→ Task A
In the text below on predicting age at natural menopause, rewrite the paragraph beginning "The studies included have many limitations" as a bulleted list that keeps each limitation it names.
→ Task B
Extend the text below on predicting age at natural menopause, picking up after its final sentence.

→ Selected text
--*--

For correlating the AFC and predicting age at natural menopause 2 studies were found that met the criteria. AFC measurement was performed on cycle days 2 to 4. It was seen that although in univariate regression AFC showed be promising predictor, when corrected for age and smoking the results were statistically non significant (P=0.13)


Mothers’s ANM is a promising variable in predicting ANM, studies of mother’s ANM consistently stated that among women who had early menopause, their mothers or daughters are highly likely to have early menopause. Daughters of mothers with early menopause also have low levels of AMH and low follicular count.

The studies included have many limitations as only including women with regular cycles, dominance of studies with women of  particular ethnicity,  lack of  including women taking external hormones  and  women with chronic illnesses, such as malignant diseases, genetic diseases, and autoimmune diseases.

The main rationale for predicting ANM is to prevent unwanted childlessness, knowledge of which would encourage women to start family early or to timely cryopreserve eggs.
Knowing mother's age at menopause may be pivotal information for the daughter. Further implications of knowing the ANM will also help in earlier treatment of bone loss and CVDs.

--*--

→ Record set
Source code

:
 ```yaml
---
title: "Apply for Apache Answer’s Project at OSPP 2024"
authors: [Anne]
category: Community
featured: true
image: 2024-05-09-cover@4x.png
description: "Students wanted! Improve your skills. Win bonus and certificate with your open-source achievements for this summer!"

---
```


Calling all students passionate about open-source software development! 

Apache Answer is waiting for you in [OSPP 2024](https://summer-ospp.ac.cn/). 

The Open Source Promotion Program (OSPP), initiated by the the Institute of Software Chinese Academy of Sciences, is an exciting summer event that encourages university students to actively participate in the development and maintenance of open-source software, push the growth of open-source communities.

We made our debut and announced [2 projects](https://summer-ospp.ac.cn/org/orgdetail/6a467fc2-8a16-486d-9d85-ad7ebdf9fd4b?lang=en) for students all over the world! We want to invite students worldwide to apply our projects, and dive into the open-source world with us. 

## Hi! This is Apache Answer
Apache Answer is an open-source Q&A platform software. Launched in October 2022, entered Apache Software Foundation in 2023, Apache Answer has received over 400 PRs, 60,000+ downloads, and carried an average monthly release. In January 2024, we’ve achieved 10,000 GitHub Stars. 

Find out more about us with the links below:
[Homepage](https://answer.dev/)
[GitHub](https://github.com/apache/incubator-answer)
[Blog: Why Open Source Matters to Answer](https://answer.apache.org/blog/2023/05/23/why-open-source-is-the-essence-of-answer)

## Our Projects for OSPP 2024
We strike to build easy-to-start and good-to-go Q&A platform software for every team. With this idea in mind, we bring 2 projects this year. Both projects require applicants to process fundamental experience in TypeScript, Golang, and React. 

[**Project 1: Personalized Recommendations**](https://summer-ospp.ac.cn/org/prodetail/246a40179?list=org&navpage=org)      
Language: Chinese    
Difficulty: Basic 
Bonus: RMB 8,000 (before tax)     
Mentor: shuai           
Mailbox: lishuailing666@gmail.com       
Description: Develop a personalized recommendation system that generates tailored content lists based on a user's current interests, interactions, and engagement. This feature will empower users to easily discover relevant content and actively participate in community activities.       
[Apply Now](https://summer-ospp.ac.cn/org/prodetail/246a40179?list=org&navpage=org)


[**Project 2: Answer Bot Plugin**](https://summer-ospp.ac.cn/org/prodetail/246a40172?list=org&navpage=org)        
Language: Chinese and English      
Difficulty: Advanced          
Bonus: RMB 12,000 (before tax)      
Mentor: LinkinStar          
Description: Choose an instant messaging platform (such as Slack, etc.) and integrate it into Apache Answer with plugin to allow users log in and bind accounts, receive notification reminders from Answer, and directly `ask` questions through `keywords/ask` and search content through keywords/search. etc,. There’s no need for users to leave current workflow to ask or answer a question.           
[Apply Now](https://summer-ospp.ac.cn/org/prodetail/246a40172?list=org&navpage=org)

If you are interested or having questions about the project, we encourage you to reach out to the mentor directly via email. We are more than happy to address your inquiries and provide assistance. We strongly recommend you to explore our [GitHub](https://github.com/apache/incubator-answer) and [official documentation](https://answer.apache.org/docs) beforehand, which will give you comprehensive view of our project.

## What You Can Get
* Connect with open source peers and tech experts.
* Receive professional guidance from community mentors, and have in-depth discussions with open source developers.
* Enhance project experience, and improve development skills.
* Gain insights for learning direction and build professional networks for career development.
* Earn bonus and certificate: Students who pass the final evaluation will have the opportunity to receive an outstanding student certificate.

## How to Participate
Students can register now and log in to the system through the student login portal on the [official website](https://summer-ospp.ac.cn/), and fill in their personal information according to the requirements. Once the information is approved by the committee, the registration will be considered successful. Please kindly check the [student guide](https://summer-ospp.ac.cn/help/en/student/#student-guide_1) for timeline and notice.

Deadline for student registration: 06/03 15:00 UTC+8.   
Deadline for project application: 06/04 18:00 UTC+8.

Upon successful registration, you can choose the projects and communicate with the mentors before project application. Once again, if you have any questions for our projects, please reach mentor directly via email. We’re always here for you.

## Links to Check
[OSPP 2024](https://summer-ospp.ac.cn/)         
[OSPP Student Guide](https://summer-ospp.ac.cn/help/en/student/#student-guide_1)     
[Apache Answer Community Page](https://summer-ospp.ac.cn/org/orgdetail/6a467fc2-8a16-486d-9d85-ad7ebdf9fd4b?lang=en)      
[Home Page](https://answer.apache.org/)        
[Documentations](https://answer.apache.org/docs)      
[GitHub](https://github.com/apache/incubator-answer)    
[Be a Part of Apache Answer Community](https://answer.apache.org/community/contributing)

--*--

→ Expected output A
Limitations of the included studies:
- Only women with regular cycles were included.
- Most studies involved women of a particular ethnicity.
- Women taking external hormones were not included.
- Women with chronic illnesses (malignant, genetic, and autoimmune diseases) were not included.

→ Expected output B
This systematic literature review is the first to use variables AMH, AFC, and mother's ANM in predicting menopause. This review has shown that AMH and mother’s ANM are the most promising variables to be used in daily clinical practice. The models used to predict ANM lack precision at both end of the spectrum and provide wide intervals. A single reading is not capable of predicting the exact age. A large cohort of women with variable age, corrected for smoking and other chronic diseases are followed for a long time with repeated measurements for   AMH and AFC and incorporating mother ANM than a firm conclusion can be drawn. However, all these markers need further research and improvement before they can be applied into day to day clinical practice. At present mother’s ANM seems to be most promising for future research.